- Gold price buys about 78 ounces of silver, most since August
- Ratio has only been above that level five times since 1996
It’s time for silver to outperform gold, if history is any guide.
With gold trading near a two-month high, its price buys 78 ounces of silver, near the most since August. In the past two decades, the ratio has only been above that level on about five occasions, and never for more than a three months.
Gold has fared better this week as global market turmoil and geopolitical tension in the Middle East and Asia prompted investors to seek a haven. Silver has lagged because industrial uses account for half of its demand, compared with about 10 percent for gold. History shows gold hasn’t been able to better silver for long during a crisis: while the ratio surged over two months in 2008, the cheaper metal then outperformed over the following year.

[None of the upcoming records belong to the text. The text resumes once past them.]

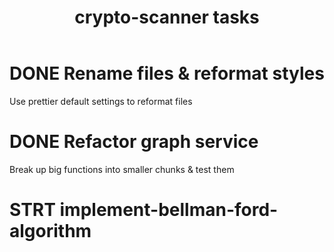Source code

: #+TITLE: crypto-scanner tasks
* DONE Rename files & reformat styles
Use prettier default settings to reformat files
* DONE Refactor graph service
Break up big functions into smaller chunks & test them
* STRT implement-bellman-ford-algorithm
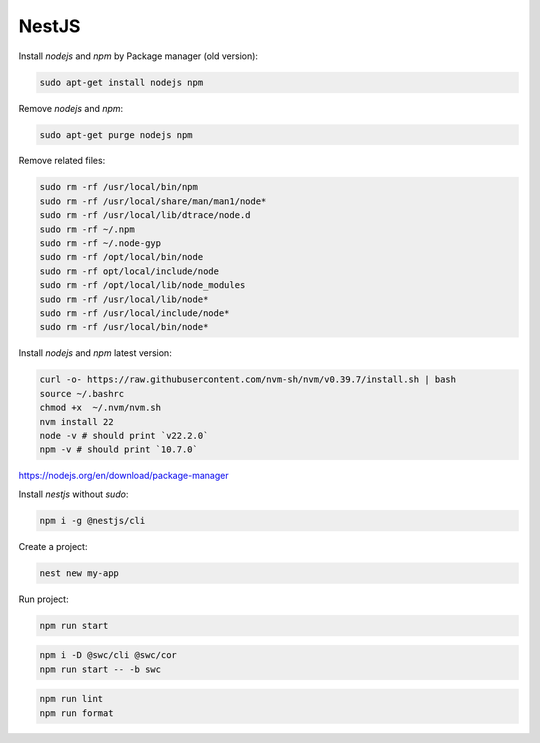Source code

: NestJS
======

Install `nodejs` and `npm` by Package manager (old version):


.. code-block:: bash

    sudo apt-get install nodejs npm

Remove `nodejs` and `npm`:

.. code-block:: bash

    sudo apt-get purge nodejs npm

Remove related files:

.. code-block:: bash

    sudo rm -rf /usr/local/bin/npm
    sudo rm -rf /usr/local/share/man/man1/node*
    sudo rm -rf /usr/local/lib/dtrace/node.d
    sudo rm -rf ~/.npm
    sudo rm -rf ~/.node-gyp
    sudo rm -rf /opt/local/bin/node
    sudo rm -rf opt/local/include/node
    sudo rm -rf /opt/local/lib/node_modules
    sudo rm -rf /usr/local/lib/node*
    sudo rm -rf /usr/local/include/node*
    sudo rm -rf /usr/local/bin/node*


Install `nodejs` and `npm` latest version:

.. code-block:: bash

    curl -o- https://raw.githubusercontent.com/nvm-sh/nvm/v0.39.7/install.sh | bash
    source ~/.bashrc
    chmod +x  ~/.nvm/nvm.sh
    nvm install 22
    node -v # should print `v22.2.0`
    npm -v # should print `10.7.0`

https://nodejs.org/en/download/package-manager


Install `nestjs` without `sudo`:

.. code-block:: bash

    npm i -g @nestjs/cli

Create a project:

.. code-block:: bash

    nest new my-app

Run project:

.. code-block:: bash

    npm run start

.. code-block:: bash

    npm i -D @swc/cli @swc/cor
    npm run start -- -b swc


.. code-block:: bash

    npm run lint
    npm run format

“People have been looking to gold for a safe haven, and that is what you will expect at this stage,” said Grant Sporre, an analyst at Deutsche Bank AG in London. “But pretty soon they’ll start looking at the relative-value trades, and that’s when you’ll see silver perform.”
Gold is up 3.6 percent so far this week at $1,099.47 an ounce in London, while silver has added 1.7 percent to $14.05 an ounce. Since the early 1970s, the ratio has averaged about 56, according to data compiled by Bloomberg. For the measure to decline, silver would need to climb more or fall less than gold.
When the ratio peaked at almost 80 in August, silver rallied 14 percent in the following two months. Gold added about 5 percent in the period.
“We’re definitely at or about long-term highs for the ratio, and that has proved very significant in the past,” Adrian Ash, head of research at BullionVault, an online trading service, said by phone from London.